Start with any entry level 5.1 receiver from Yamaha, Onkyo, Denon etc. for around $200.

Best bang for the buck for speakers, the Pioneer Andrew Jones setup would be a nice start............$100/pair for your L, R, and surrounds, and $100 for the center.

This puts you in at $500 or so for an AVR and all five speakers.

Next will be the sub. A true entry level home theater sub will start around $500, such as the SVS PB1000, Outlaw LMF1, Rythmik LV12R, etc.

If you need to skimp here, start with a Dayton Sub1200 or two, or the Dayton Sub1500 or two. These option will run 1-$200 for singles, $2-$400 for duals.


----------



## ObesePenguin (May 4, 2014)

Thanks so much Bear and Will for the advice. With no experience or knowledge in AV receivers or speakers I believe I was undervaluing their cost and importance. 

Looking for the options you all listed should I just look to buy new or is it safe to go with refurbished or even used on somewhere like craigslist if I find a good deal?


----------



## Almadacr (May 5, 2011)

ObesePenguin said:


> Thanks so much Bear and Will for the advice. With no experience or knowledge in AV receivers or speakers I believe I was undervaluing their cost and importance.
> 
> Looking for the options you all listed should I just look to buy new or is it safe to go with refurbished or even used on somewhere like craigslist if I find a good deal?


If you know what you are looking for why not , accessories4less sells refurbish units that carry the brand warranty at affordable prices . 

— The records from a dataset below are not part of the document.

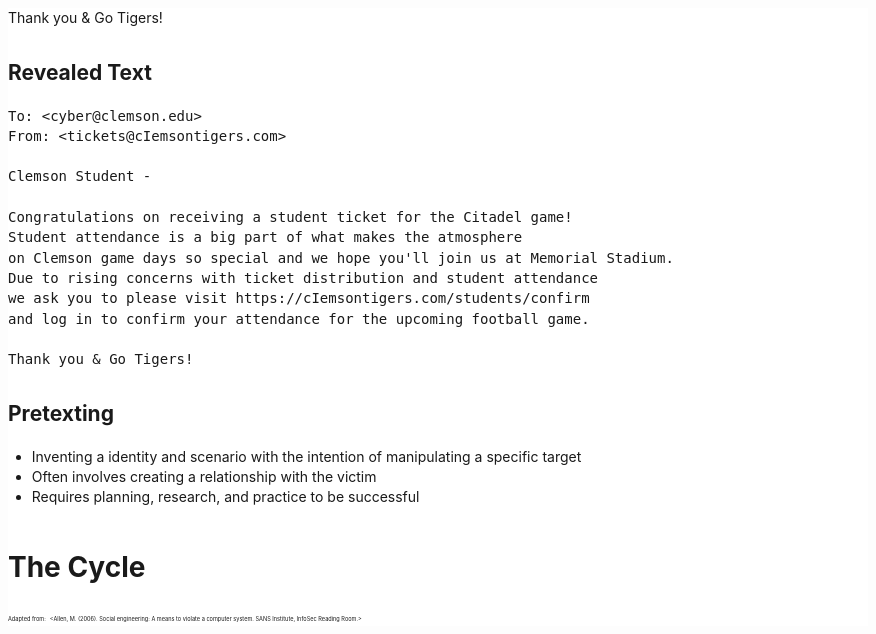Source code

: Thank you & Go Tigers!
</pre>


## Revealed Text

<pre style="font-family: monospace;">
To: &lt;cyber@clemson.edu&gt;
From: &lt;tickets@cIemsontigers.com&gt;

Clemson Student - 

Congratulations on receiving a student ticket for the Citadel game!
Student attendance is a big part of what makes the atmosphere
on Clemson game days so special and we hope you'll join us at Memorial Stadium.
Due to rising concerns with ticket distribution and student attendance
we ask you to please visit https://cIemsontigers.com/students/confirm
and log in to confirm your attendance for the upcoming football game.

Thank you & Go Tigers!
</pre>


## Pretexting

* Inventing a identity and scenario with the intention of manipulating a specific target
* Often involves creating a relationship with the victim
* Requires planning, research, and practice to be successful



# The Cycle

<span style="padding-top: 6em; font-size: 0.4em;">Adapted from:</span>
<span style="padding-top: 6em; font-size: 0.4em;">&lt;Allen, M. (2006). Social engineering: A means to violate a computer system. SANS Institute, InfoSec Reading Room.&gt;</span>

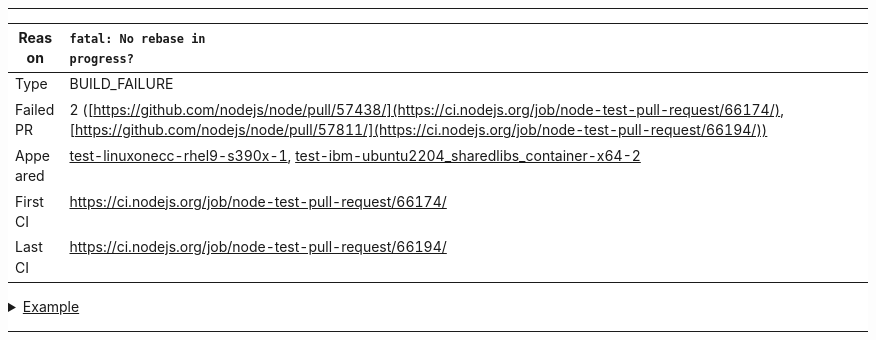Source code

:-------

| Reason | <code>fatal: No rebase in progress?</code> |
| - | :- |
| Type | BUILD_FAILURE |
| Failed PR | 2 ([https://github.com/nodejs/node/pull/57438/](https://ci.nodejs.org/job/node-test-pull-request/66174/), [https://github.com/nodejs/node/pull/57811/](https://ci.nodejs.org/job/node-test-pull-request/66194/)) |
| Appeared | [test-linuxonecc-rhel9-s390x-1](https://ci.nodejs.org/job/node-test-commit-linuxone/nodes=rhel9-s390x/48933/console), [test-ibm-ubuntu2204_sharedlibs_container-x64-2](https://ci.nodejs.org/job/node-test-commit-linux-containered/nodes=ubuntu2204_sharedlibs_shared_x64/49999/console) |
| First CI | https://ci.nodejs.org/job/node-test-pull-request/66174/ |
| Last CI | https://ci.nodejs.org/job/node-test-pull-request/66194/ |

<details><summary><a href="https://ci.nodejs.org/job/node-test-commit-linuxone/nodes=rhel9-s390x/48933/console">Example</a></summary></details>

-------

For the Craigslist make sure that you can audition them before buying it and look also for damages in the drives/tweeter and cabinet . Keep in mind that the 3 front speakers ( center left/right ) should be from the same series for timbre match . 

Other place that you can look is neweeg also for great deals in speakers . The Pioneer SP-FS52 Andrew Jones are at $129 each plus the SP-C22 ( center ) at $99 , you also have the Polk Monitor line that for me are a bit up from the Pioneer around the same price range .

All this under $500 .

Like Bear said the SVS , Outlaw and Rythmik are the best option at $500 unless you can find under that price a Klipsch RW-12D and get 2  ( normally i see them at $250 used ) .


----------



## vardo (Aug 28, 2010)

The Andrew Jones speakers (and subs) are great suggestions.

Also maybe take a look at HSU research value 1 packages.
Great speakers (I have heard them in the HSU showroom). Opt
for a diferent sub though (such as the VTF/1 MK2 (10" sub).
Worth consideration.

vardo


----------